All signs point to EPA caving to Monsanto, the company that markets glyphosate in its flagship Roundup herbicide.
The saga started in 1985, when the EPA classified glyphosate as a possible human carcinogen, based on the presence of kidney tumors in male mice.
In 2009, the EPA began its registration review of glyphosate, required once every 15 years for all pesticides.
In March 2015, the EPA was trying to wrap up that review when the World Health Organization’s (WHO) International Agency for Research on Cancer assessed the carcinogenicity of glyphosate and determined that it was a probable human carcinogen. The EPA said it would consider the WHO finding in its own review of glyphosate.
In May 2016, the EPA “mistakenly” released an assessment of glyphosate that contradicted the World Health Organization’s finding that the herbicide was a probable human carcinogen. The leak gave Monsanto ammunition in its fight to keep its profitable Roundup on the market. (In 2015, Monsanto made nearly $4.76 billion in sales and $1.9 billion in gross profits from herbicide products, mostly Roundup.)
After the leak, EPA tried to restore legitimacy to the process by insisting that it hadn’t yet made a decision on glyphosate’s carcinogenicity and convening a Scientific Advisory Panel to review the matter.
In September, for the Scientific Advisory Panel’s review, EPA released “Glyphosate Issue Paper: Evaluation of Carcinogenic Potential.” The paper concluded that glyphosate is not likely to be carcinogenic to humans at doses relevant to human health.
An analysis of the study by Food & Water Watch researcher Amanda Starbuck exposed several deficiencies in the science EPA used to reach its conclusion that glyphosate is not likely to be carcinogenic to humans:
1. More than half of the studies were submitted by the industry.
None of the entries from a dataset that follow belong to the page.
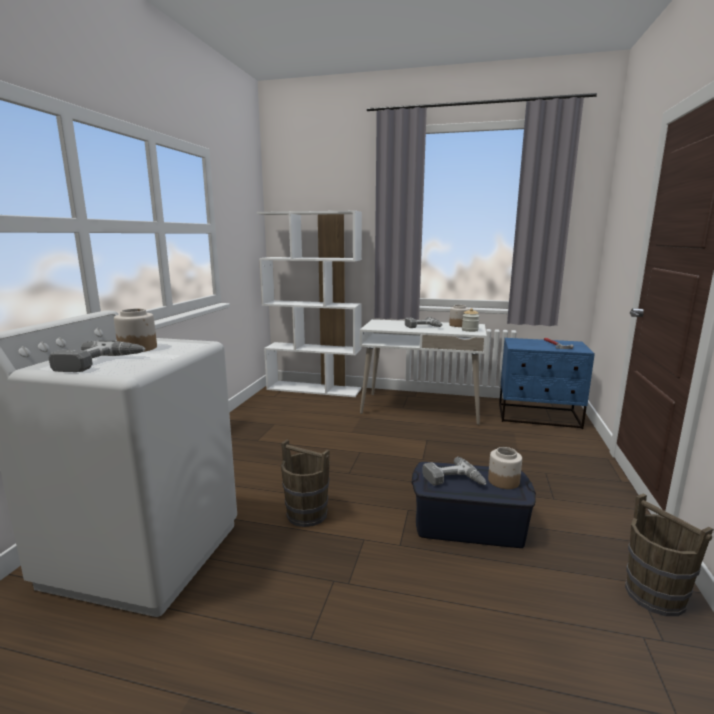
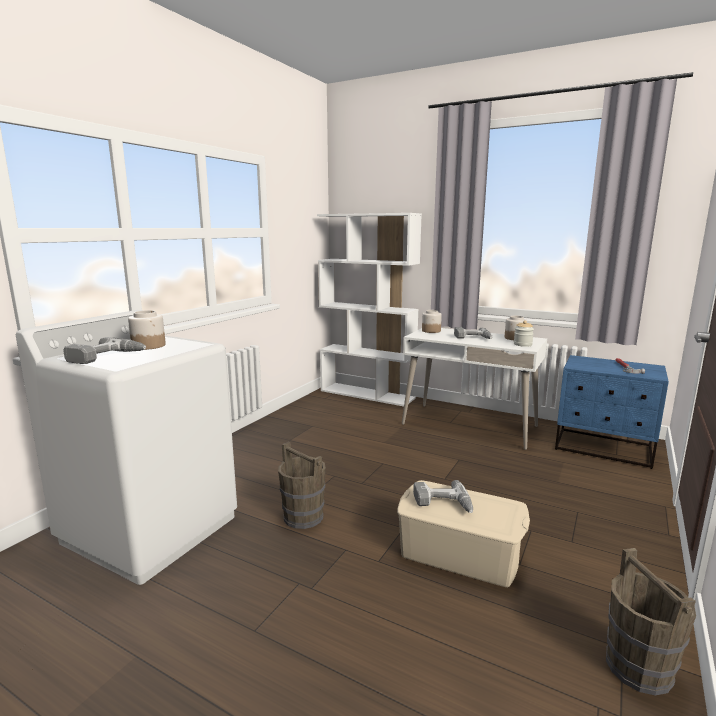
camera: 15 degrees right, 0 degrees up
blue storage box [412,462,536,548] -> beige storage box [397,480,530,587]
jar [488,447,522,489] -> jar moved to [422,310,442,333]

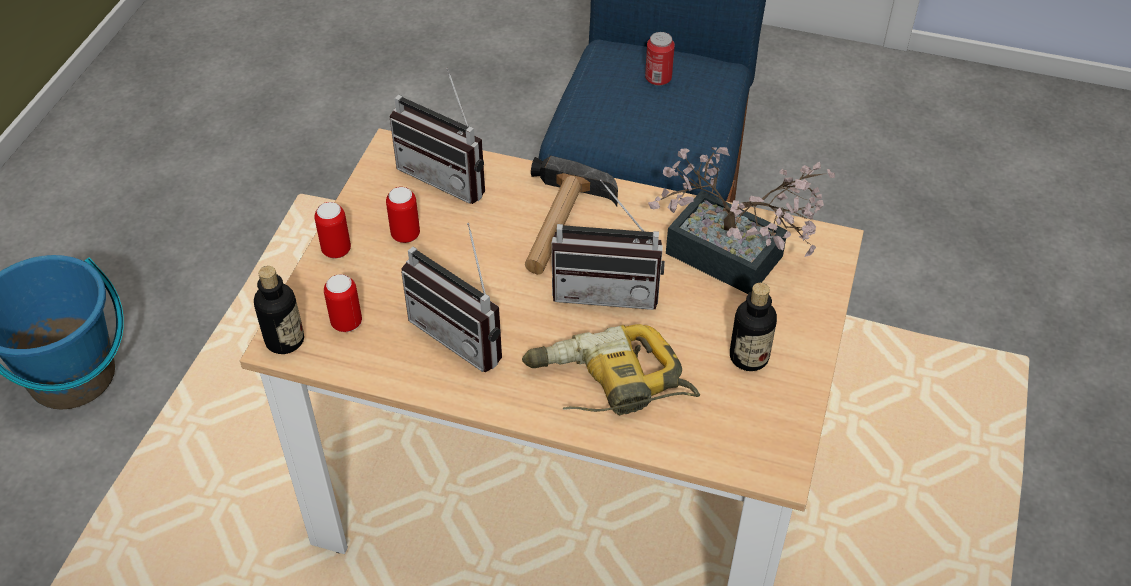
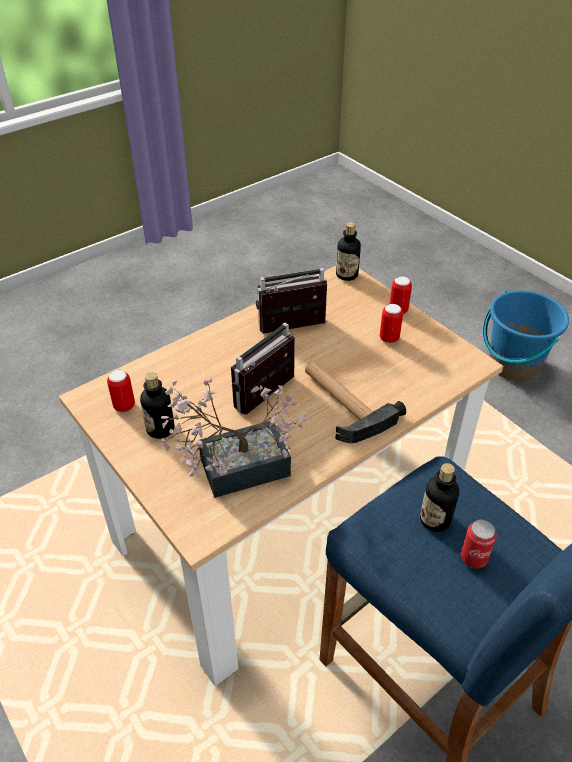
camera: 125 degrees right, 5 degrees down
can [324,274,362,332] -> can moved to [107,370,135,412]
radio [390,68,485,204] -> none
power drill [522,324,700,415] -> none
none -> bottle [420,463,459,532]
The EPA looked at 131 studies to decide if Roundup causes cancer, but 71 were unpublished industry studies.¹
2. Independent studies were 30 times more likely to find glyphosate’s toxicity than those from the industry — but the EPA ultimately concluded that there was “no convincing evidence” of glyphosate’s toxicity.
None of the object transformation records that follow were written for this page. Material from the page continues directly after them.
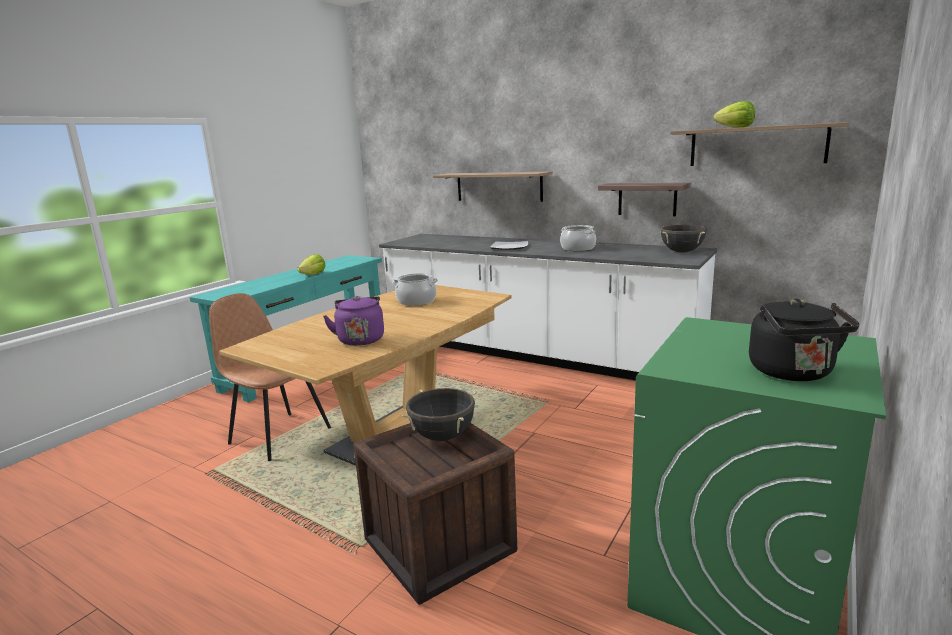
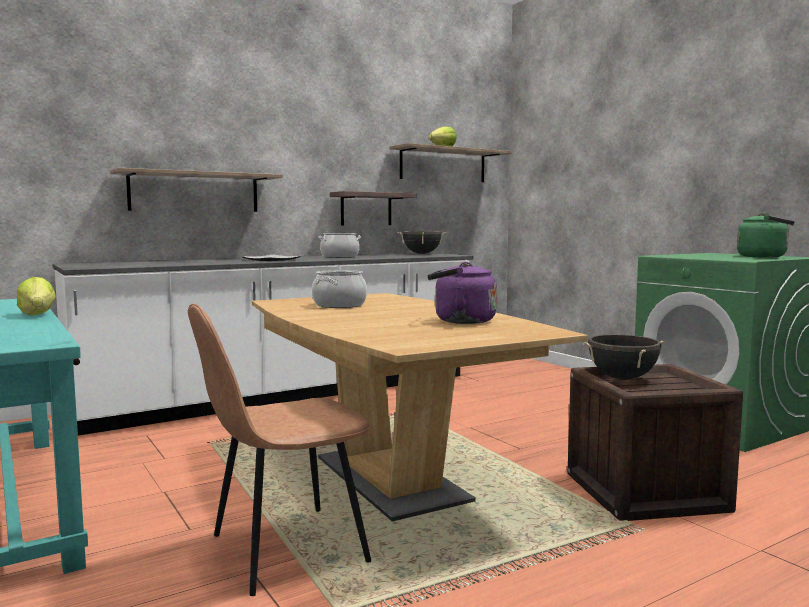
camera: 65 degrees left, 10 degrees down
black kettle [749,299,859,381] -> green kettle [737,213,795,258]

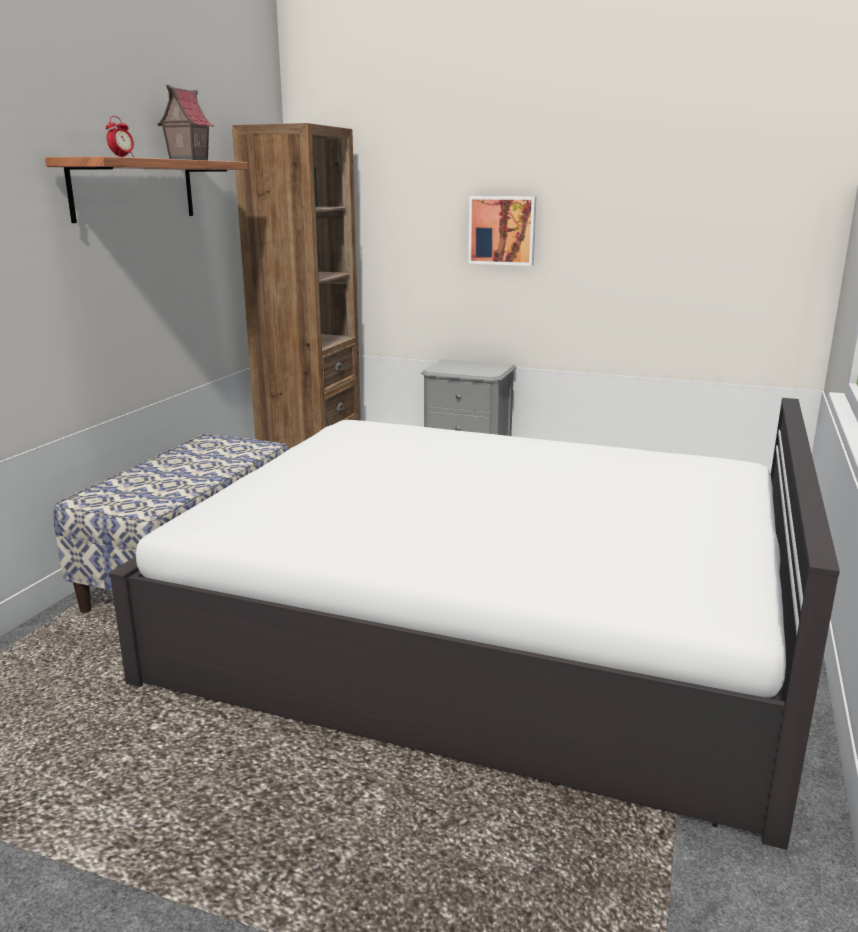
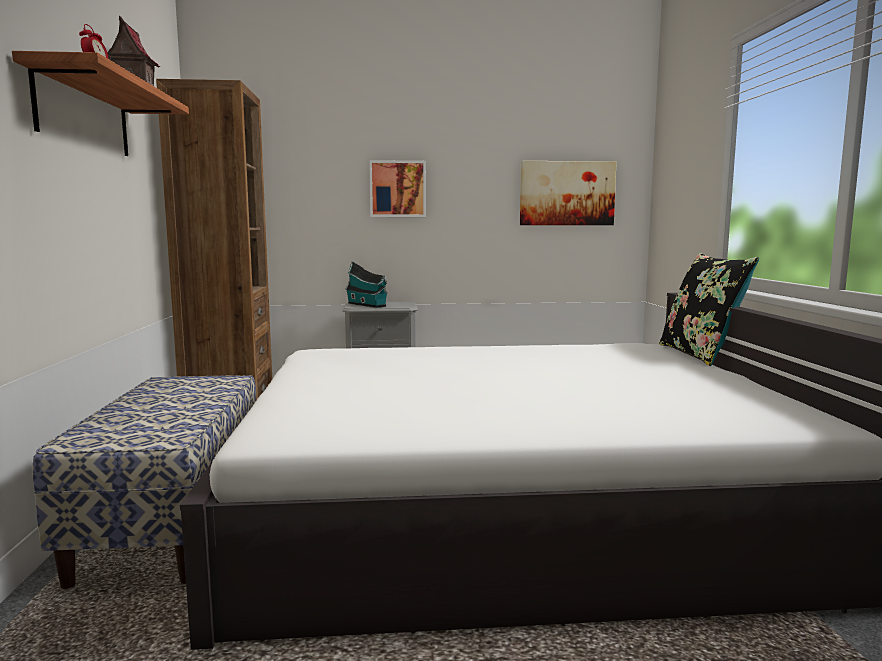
camera: 25 degrees left, 10 degrees down
none -> toy house [345,261,389,308]
none -> picture [520,161,617,225]
none -> black pillow [659,253,759,366]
3. The EPA used a “weight of evidence” approach, which means that heavy industry slant overwhelmed the independent published findings — including a study that linked glyphosate with the growth of breast cancer cells.
Jennifer Sass, senior scientist at the Natural Resources Defense Council’s Health Program argues that the EPA’s science is so poor that:
EPA violated its own Cancer Guidelines by dismissing evidence of non-Hodgkin’s lymphoma (NHL) in people. Even a meta-analysis of many epidemiologic studies that was sponsored by the agrochemical industry reported a statistically significant risk of NHL cancers when glyphosate-exposed individuals were compared with individuals never exposed to glyphosate. IARC’s analysis reported similar results. EPA’s Cancer Guidelines are consistent with calling this “suggestive evidence of carcinogenic potential” for “evidence of a positive response in studies whose power, design, or conduct limits the ability to draw a confident conclusion.”
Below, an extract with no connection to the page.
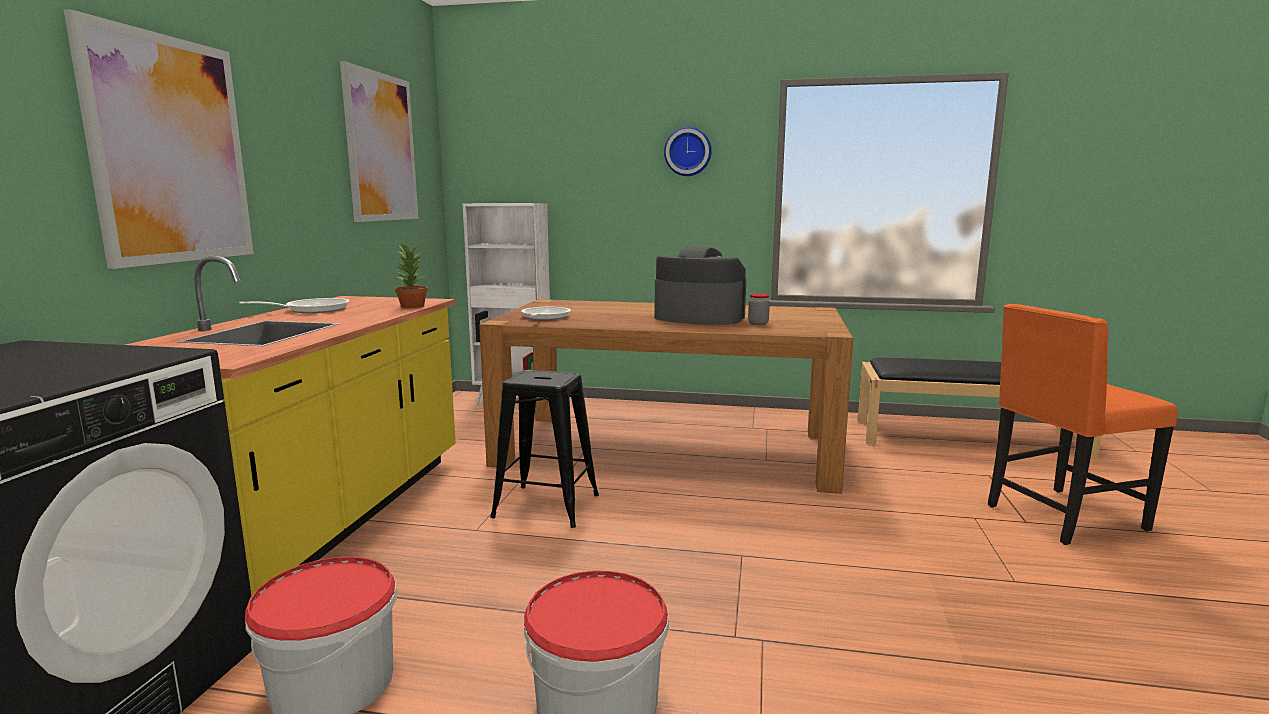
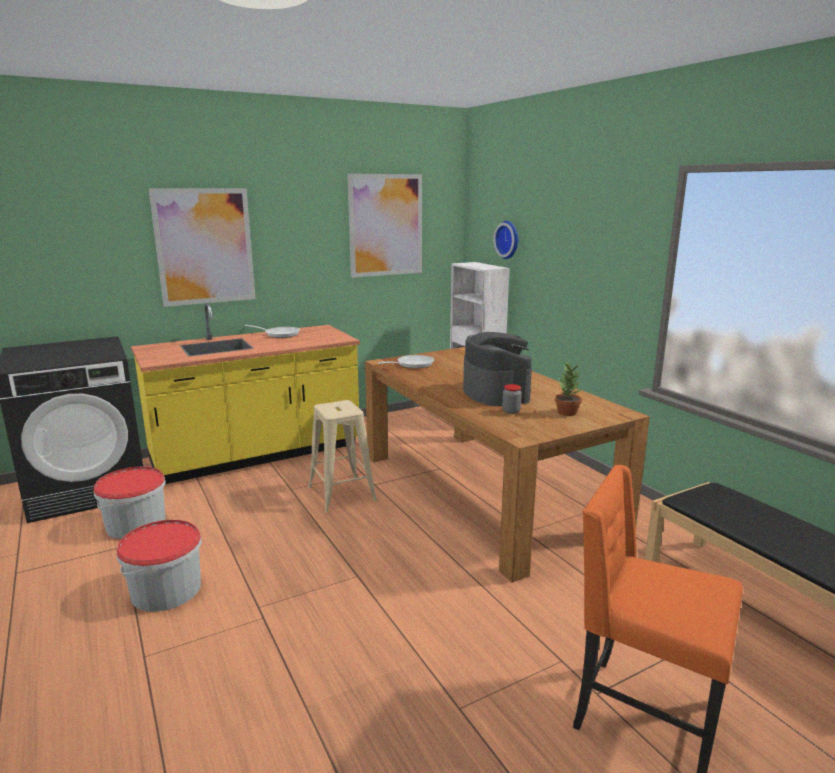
camera: 50 degrees right, 5 degrees up
potted plant [395,243,428,308] -> potted plant moved to [555,362,582,416]
black stool [490,370,599,528] -> beige stool [308,400,377,512]
wall clock [664,127,712,176] -> wall clock moved to [493,221,518,259]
Knowing that the EPA’s weak science wasn’t up to a serious review, CropLife, the trade association that lobbies on behalf of Monsanto and the rest of the pesticide industry, launched a campaign to discredit scientists chosen for the EPA’s Scientific Review Panel. CropLife succeeded in getting EPA to cancel the panel’s October meeting, remove an esteemed epidemiologist from the panel, and reschedule the meeting for December 13-16.
The EPA has received 254,392 comments from the public in advance of the meeting. Nearly all of the people who submitted comments support a finding that glyphosate is a probable carcinogen, including the 119,857 members of the Organic Consumers Association who signed a petition asking the EPA to follow the World Health Organization’s finding. Organizations that organized their members to submit public comments include Beyond Pesticides, Center for Biological Diversity, Center for Food Safety, Consumers Union, Food Democracy Now, Food & Water Watch, Friends of the Earth, Moms Across America, Natural Resources Defense Council, Pesticide Action Network North America, and U.S. Public Interest Research Group.